Pero siempre con una fina e implacable ironía con la que criticaba sin descanso a sus compatriotas a través de la voz de su personaje más conocido, Nathan Zuckerman, su alter ego y narrador de muchas de sus novelas, que apareció por primera vez en My Life As a Man (1974).
Historias siempre con la realidad como punto de partida, pero también con un gran componente surrealista, y que hicieron de él el máximo exponente de la herencia de la gran literatura estadounidense, en línea con Francis Scott Fitzgerald, Ernest Hemingway o Saul Bellow.

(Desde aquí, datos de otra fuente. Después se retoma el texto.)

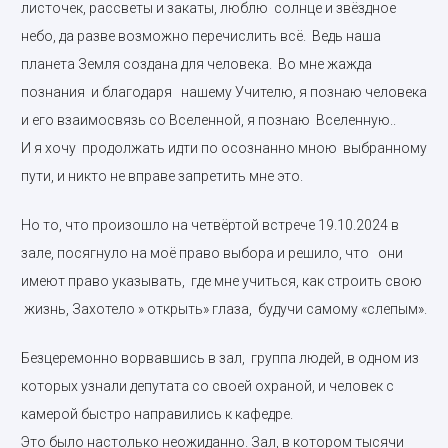
листочек, рассветы и закаты, люблю солнце и звёздное
небо, да разве возможно перечислить всё. Ведь наша
планета Земля создана для человека. Во мне жажда
познания и благодаря нашему Учителю, я познаю человека
и его взаимосвязь со Вселенной, я познаю Вселенную..
И я хочу продолжать идти по осознанно мною выбранному
пути, и никто не вправе запретить мне это.
Но то, что произошло на четвёртой встрече 19.10.2024 в
зале, посягнуло на моё право выбора и решило, что они
имеют право указывать, где мне учиться, как строить свою
жизнь, Захотело » открыть» глаза, будучи самому «слепым».
Безцеремонно ворвавшись в зал, группа людей, в одном из
которых узнали депутата со своей охраной, и человек с
камерой быстро направились к кафедре.
Это было настолько неожиданно. Зал, в котором тысячи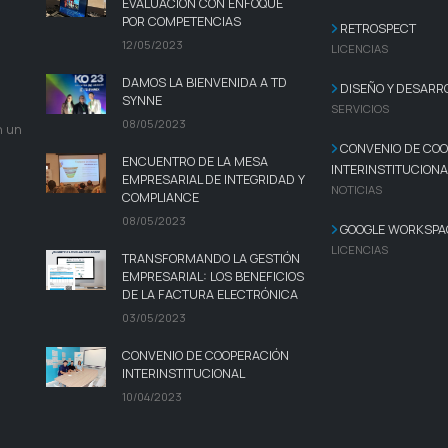
EVALUACIÓN CON ENFOQUE
POR COMPETENCIAS
RETROSPECT
12/05/2023
LICENCIAS
DAMOS LA BIENVENIDA A TD
DISEÑO Y DESARR
SYNNE
SERVICIOS
08/05/2023
n un
CONVENIO DE COO
ENCUENTRO DE LA MESA
INTERINSTITUCIONA
EMPRESARIAL DE INTEGRIDAD Y
NOTICIAS
COMPLIANCE
08/05/2023
GOOGLE WORKSPA
LICENCIAS
TRANSFORMANDO LA GESTIÓN
EMPRESARIAL: LOS BENEFICIOS
DE LA FACTURA ELECTRÓNICA
03/05/2023
CONVENIO DE COOPERACIÓN
INTERINSTITUCIONAL
10/04/2023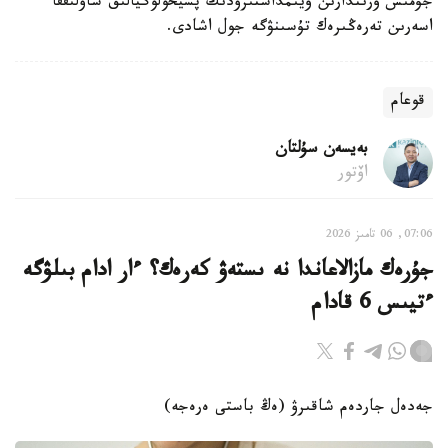
جۇمىس ورىندارىن ۇيىمداستىرۋدىڭ پسيحولوگيالىق ساۋلىققا
اسەرىن تەرەڭىرەك تۇسىنۋگە جول اشادى.
قوعام
بەيسەن سۇلتان
اۆتور
07:06, 06 تامىز 2026
جۇرەك مازالاعاندا نە ىستەۋ كەرەك؟ ءار ادام بىلۋگە
ءتيىس 6 قادام
جەدەل جاردەم شاقىرۋ (ەڭ باستى ەرەجە)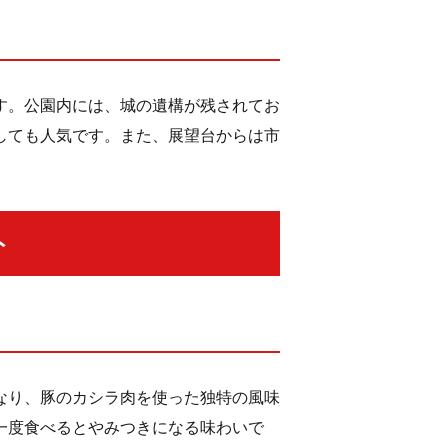
す。公園内には、城の遺構が残されてお
しても人気です。また、展望台からは市
ト
なり、豚のカシラ肉を使った独特の風味
一度食べるとやみつきになる味わいで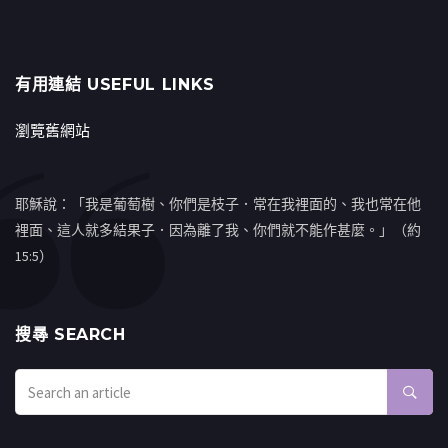
有用連結 USEFUL LINKS
瀏覽舊網站
耶穌說：「我是葡萄樹、你們是枝子．常在我裡面的、我也常在他
裡面、這人就多結果子．因為離了我、你們就不能作甚麼。」（約
15:5）
搜㝷 SEARCH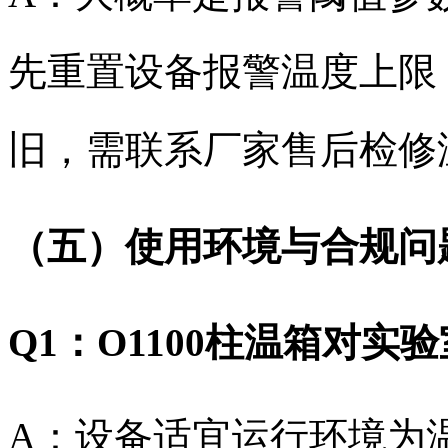
先重置设备报警温度上限
旧，需联系厂家售后检修
（五）使用环境与合规问
Q1：O1100柱温箱对
A：设备适宜运行环境为温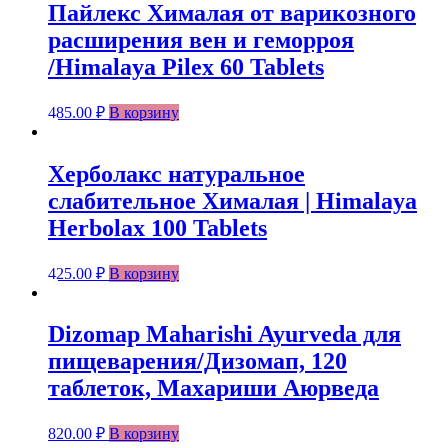
Пайлекс Хималая от варикозного
расширения вен и геморроя
/Himalaya Pilex 60 Tablets
485.00
₽
В корзину
Херболакс натуральное
слабительное Хималая | Himalaya
Herbolax 100 Tablets
425.00
₽
В корзину
Dizomap Maharishi Ayurvedа для
пищеварения/Дизомап, 120
таблеток, Махариши Аюрведа
820.00
₽
В корзину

Diseccionó la memoria, la vejez, la muerte, la iniciación a la vida, la política (apoyó públicamente al Partido Demócrata), la libertad, la sombra del padre o el sexo –en muchos de sus libros, pero sobre todo en The Breast (1972), con un profesor de literatura convertido en un pecho de mujer–.
Un autor que sufría al escribir. Describía su proceso creativo como una “agonía espontánea”, que lo llevaba a adentrarse con cada obra en un inicio “extremadamente difícil, frustrante y poco satisfactorio”, como señaló en una entrevista con Efe en 2012.
En enero, en la que fue su última entrevista, al New York Times, se refirió a lo que había sido para él ser un escritor: “Regocijo y gemido. Frustración y libertad. Inspiración e incertidumbre. Abundancia y vacío. Ardor y locura”. Y una “tremenda soledad”.